NAFTA MUST BE MODERNIZED
NAFTA must be modernized to incorporate changes in the productive system since its signing, but only without reopening it. Voters in the Rust Belt and elsewhere are understandably angry about the loss of jobs in manufacturing. But if we really want to improve the competitiveness of North America, it must be done vis-à-vis Asia, and as the economist Jaime Serra Puche has shown, the Mexican economy is key.
To “kill NAFTA”, as some propose, would destroy millions of jobs in the US, and do even more damage in Mexico. When NAFTA was negotiated, Mexico had 90 million inhabitants; today there are over 120 million. Dismantling NAFTA would mean higher unemployment and cause more migration that any wall could stop. Corporate-bond default by Mexican companies would also hurt US banks through their local affiliates.

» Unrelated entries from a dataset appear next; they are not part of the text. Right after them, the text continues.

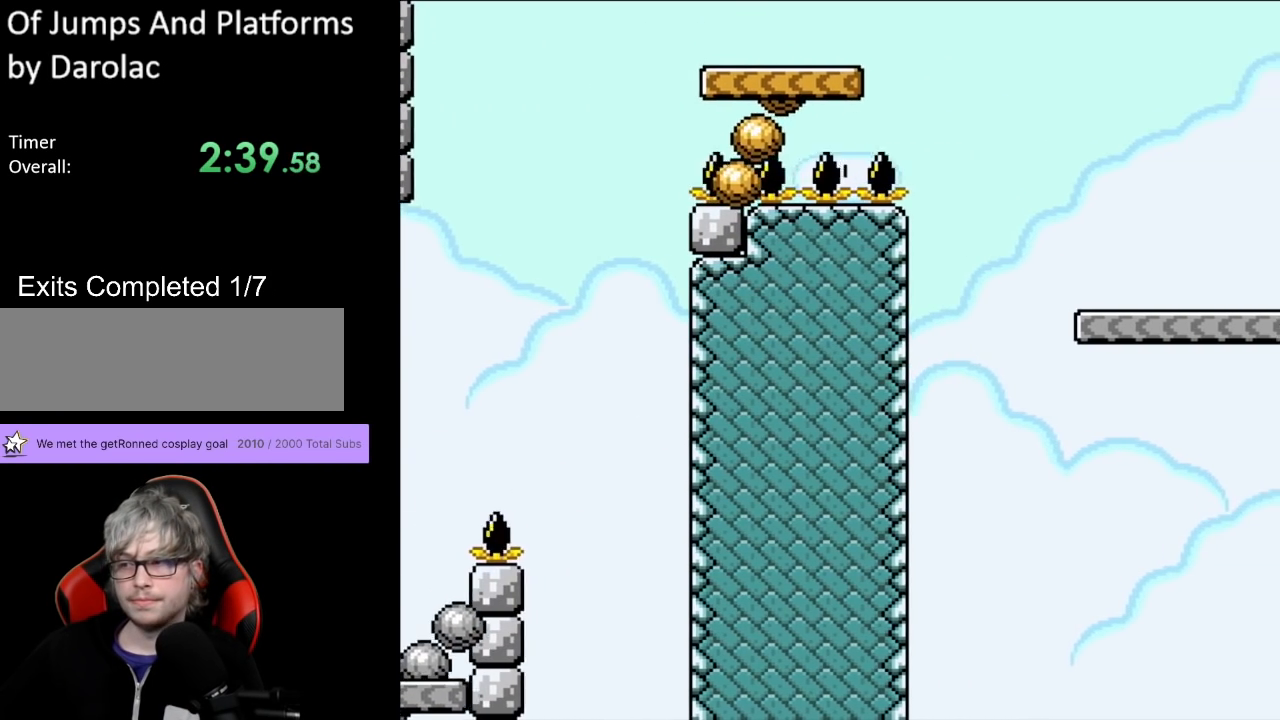
{"buttons": ["B", "Y", "DPAD_RIGHT"], "events": []}
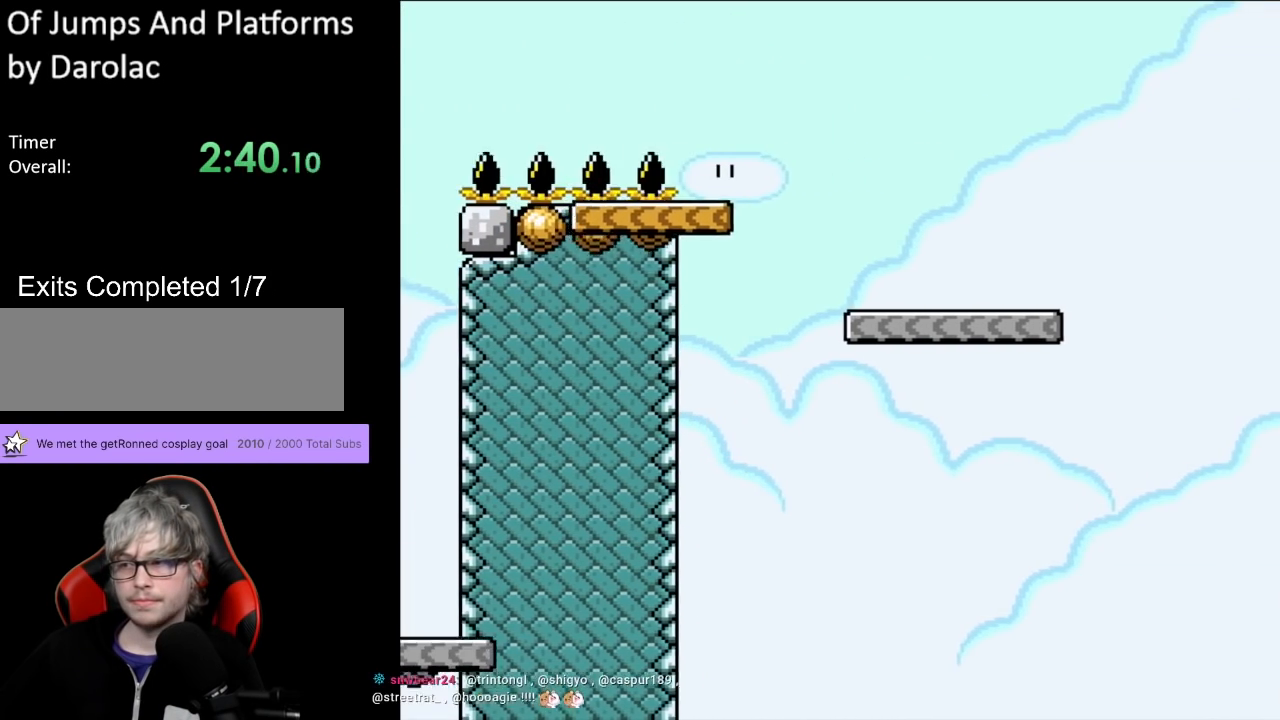
{"buttons": ["B", "Y", "DPAD_LEFT"], "events": [[350, "DPAD_RIGHT", "up"], [350, "DPAD_UP", "down"], [383, "DPAD_LEFT", "down"], [450, "DPAD_UP", "up"]]}
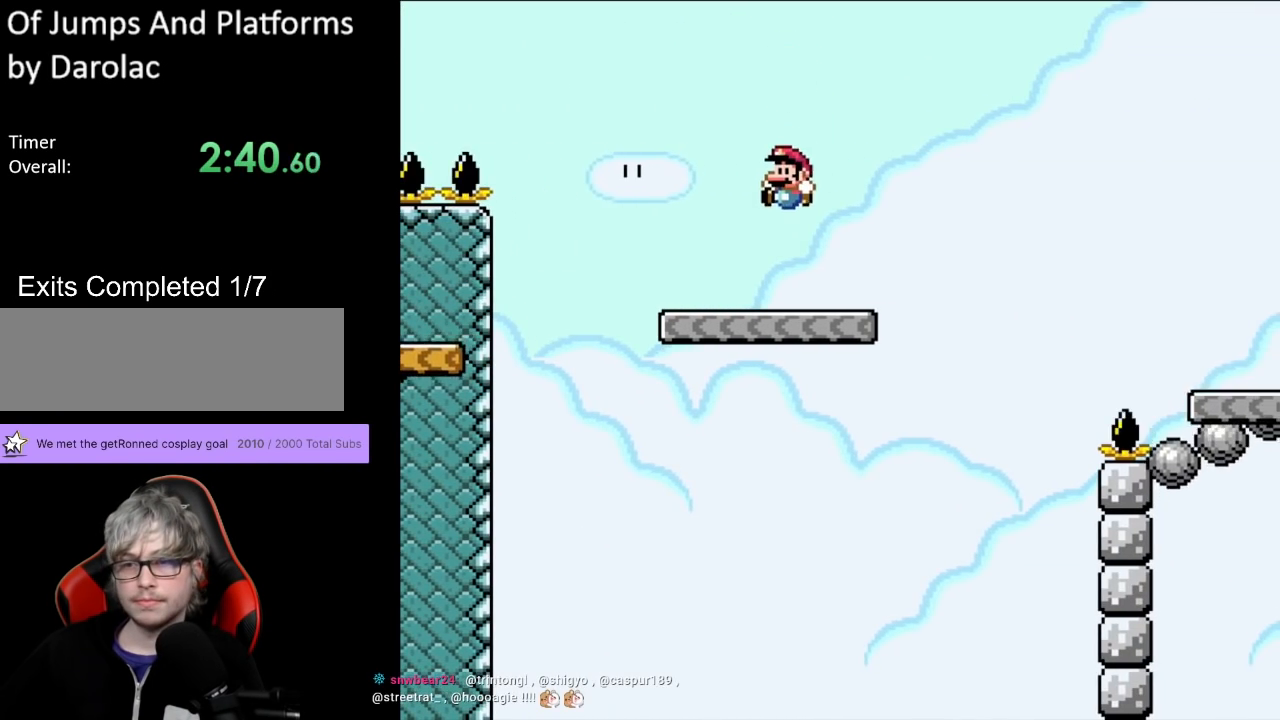
{"buttons": ["Y", "DPAD_RIGHT"], "events": [[33, "B", "up"], [33, "DPAD_LEFT", "up"], [83, "DPAD_RIGHT", "down"], [317, "B", "down"], [350, "B", "up"]]}
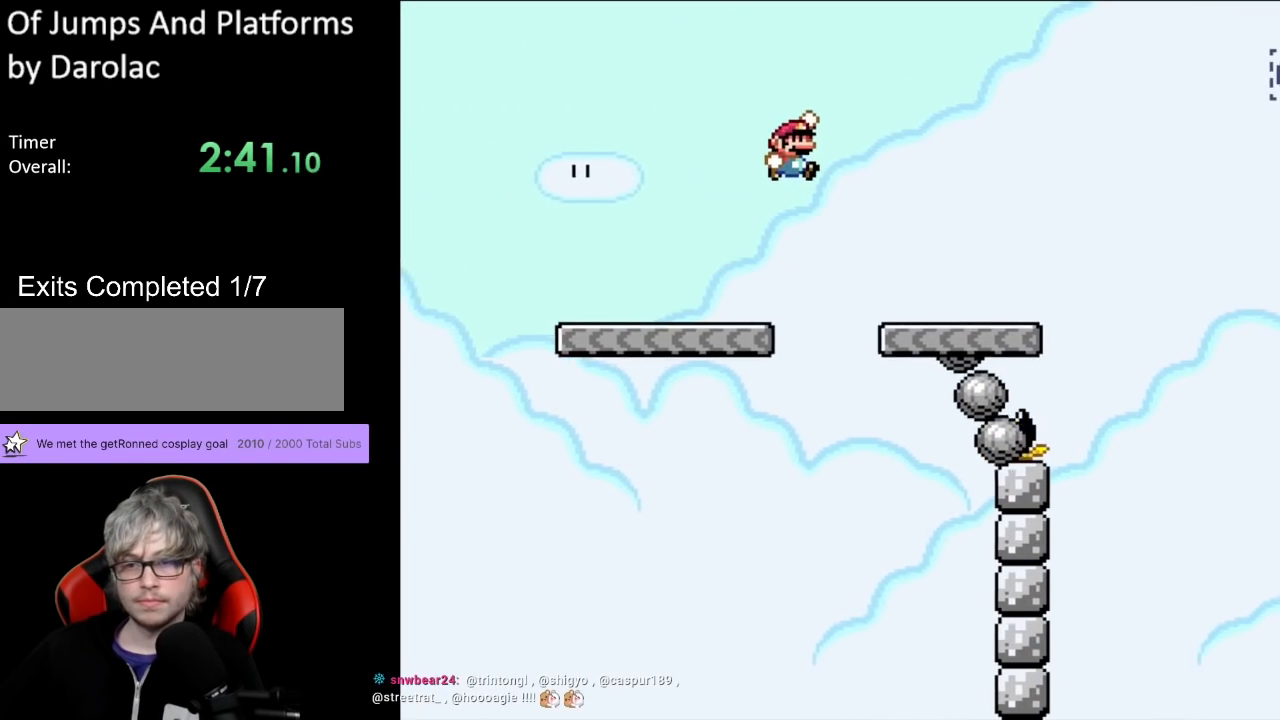
{"buttons": ["Y", "DPAD_RIGHT"], "events": [[100, "DPAD_LEFT", "down"], [100, "DPAD_RIGHT", "up"], [350, "DPAD_LEFT", "up"], [383, "DPAD_RIGHT", "down"]]}
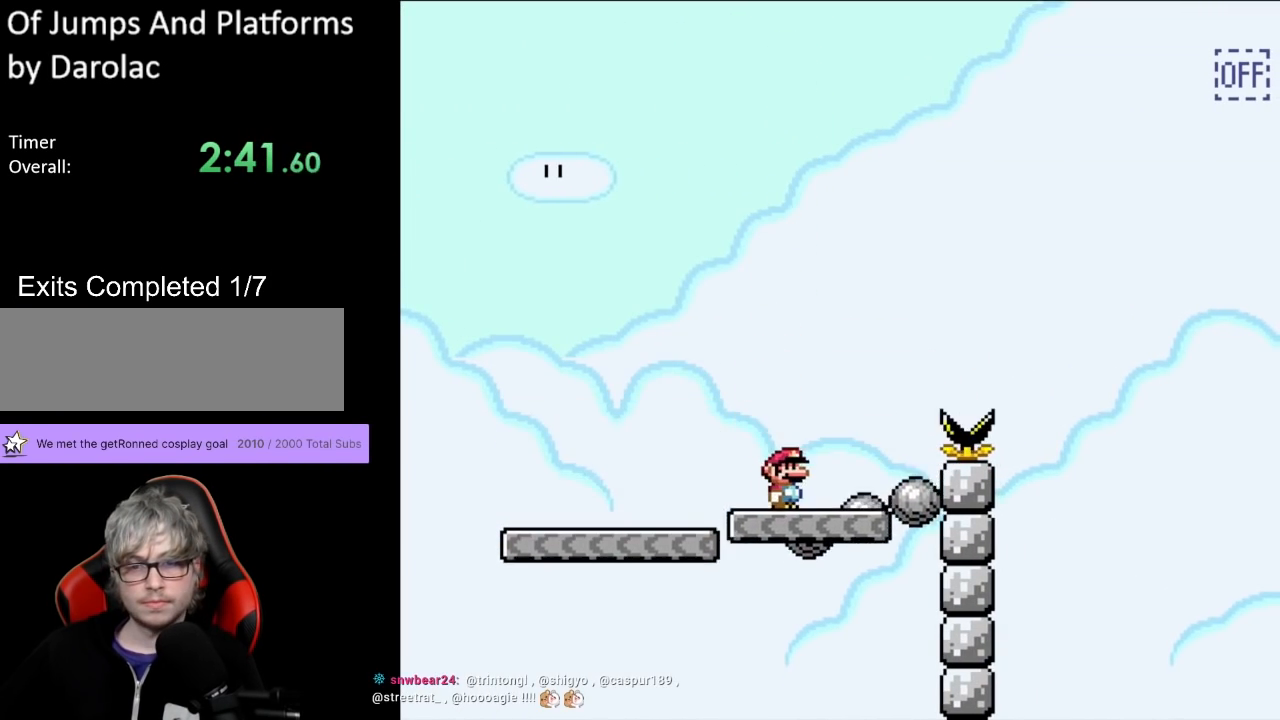
{"buttons": ["B", "Y", "DPAD_RIGHT"], "events": [[117, "B", "down"]]}
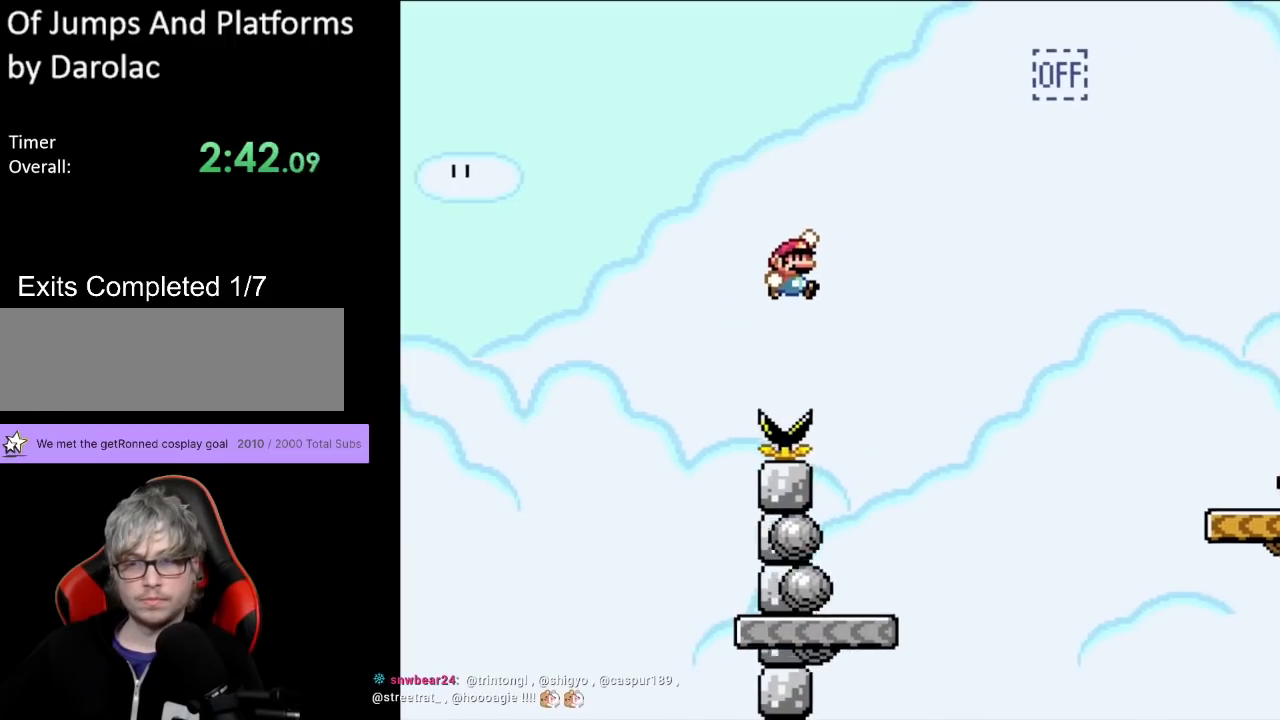
{"buttons": ["Y"], "events": [[250, "DPAD_RIGHT", "up"], [250, "DPAD_UP", "down"], [283, "DPAD_LEFT", "down"], [333, "DPAD_UP", "up"], [350, "B", "up"], [383, "DPAD_UP", "down"], [417, "DPAD_UP", "up"], [450, "DPAD_LEFT", "up"]]}
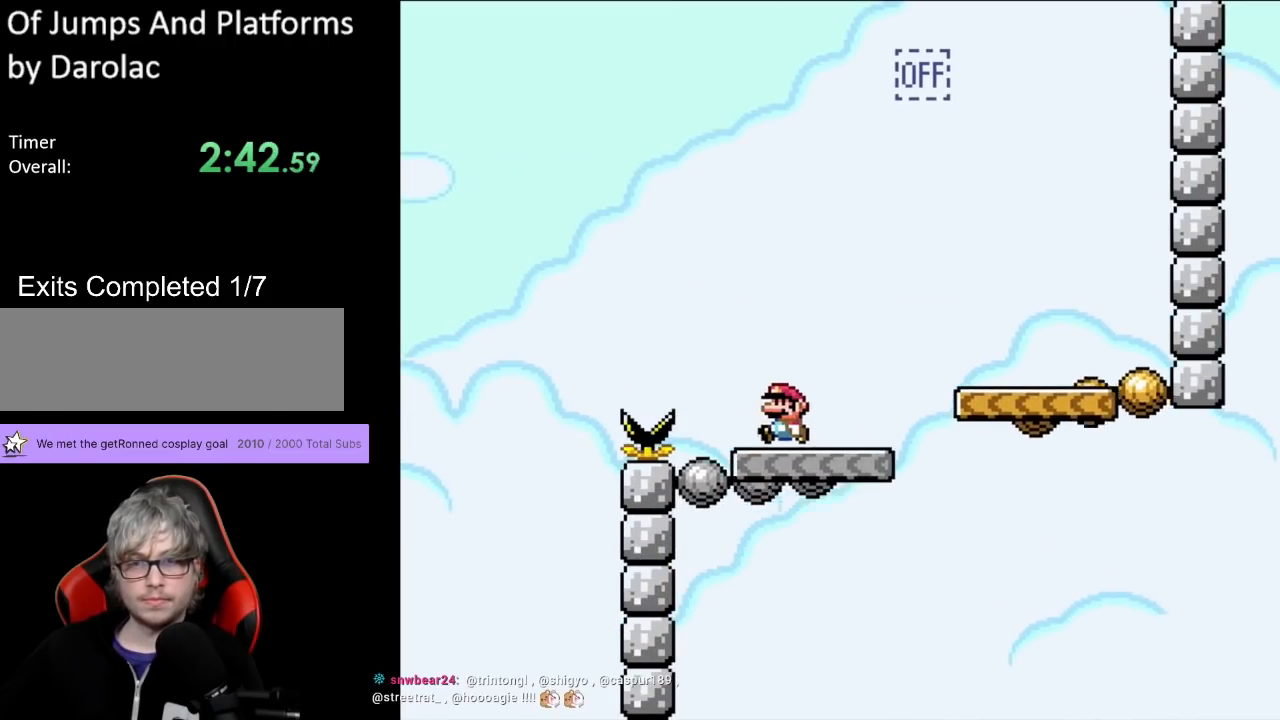
{"buttons": ["B", "Y", "DPAD_RIGHT"], "events": [[200, "DPAD_RIGHT", "down"], [483, "B", "down"]]}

Every country wants to safeguard its sovereignty. But in international negotiations, to exercise sovereignty is to find a compromise and apply it internally. Both partners lose when they fail to reach a consensus on which rules to apply.
On immigration, Mexico has not opposed enforcement of the law in our respective territories, as long as the dignity and human rights of immigrants are respected. But we repudiate violence, persecution, and covert racism. Mexican-Americans have a strong work ethic and a legitimate ambition to improve their lot, and their emigration represents a loss of human capital for Mexico. Let us instead collaborate to create opportunities for our peoples, finding positive solutions for both nations, like shared infrastructure projects with contractual obligations to use inputs sourced from the US. Let’s do it the smart way: we don’t need new walls, we need new doors in the old ones.
Finally, eliminating NAFTA would be a backward step for both countries, generating new tensions, anxieties, and costs, not least because of the inflationary processes unleashed. The energy and resources absorbed by these avoidable problems would be better spent boosting employment in both nations.
Worst of all, dismantling NAFTA would undo an historic change which has allowed Mexico to relate to the US in a different way. With clear rules, not whim and discretion. And with institutions to reduce our dependence on populists of left and right, who have joined forces in their extreme opposition to free competition in open economies.
NAFTA took us beyond the old game of international markets picking up the trail blazed by finance, with trade following on, and governments lagging behind, wielding tariffs in futile anticipation of the next steps for capital and commerce. The Agreement replaced these blunt tools with a new relationship in which reasoned, sustainable domestic policy has provided the stability essential to long-term productive investment for inclusive development.
Mexicans in Mexico and Mexican-Americans can scarcely conceive of a new and historic split between these two great nations, as it would fly in the face of reality on the ground. Once doomed to be quarrelling neighbors, through NAFTA we have found a shared future as a stable and prosperous commercial region.
Carlos Salinas de Gortari served as President of Mexico between 1988 and 1994, during which time he was responsible for negotiating and ratifying the North American Free Trade Agreement. He gained his PhD from Harvard’s Kennedy School of Government in 1978.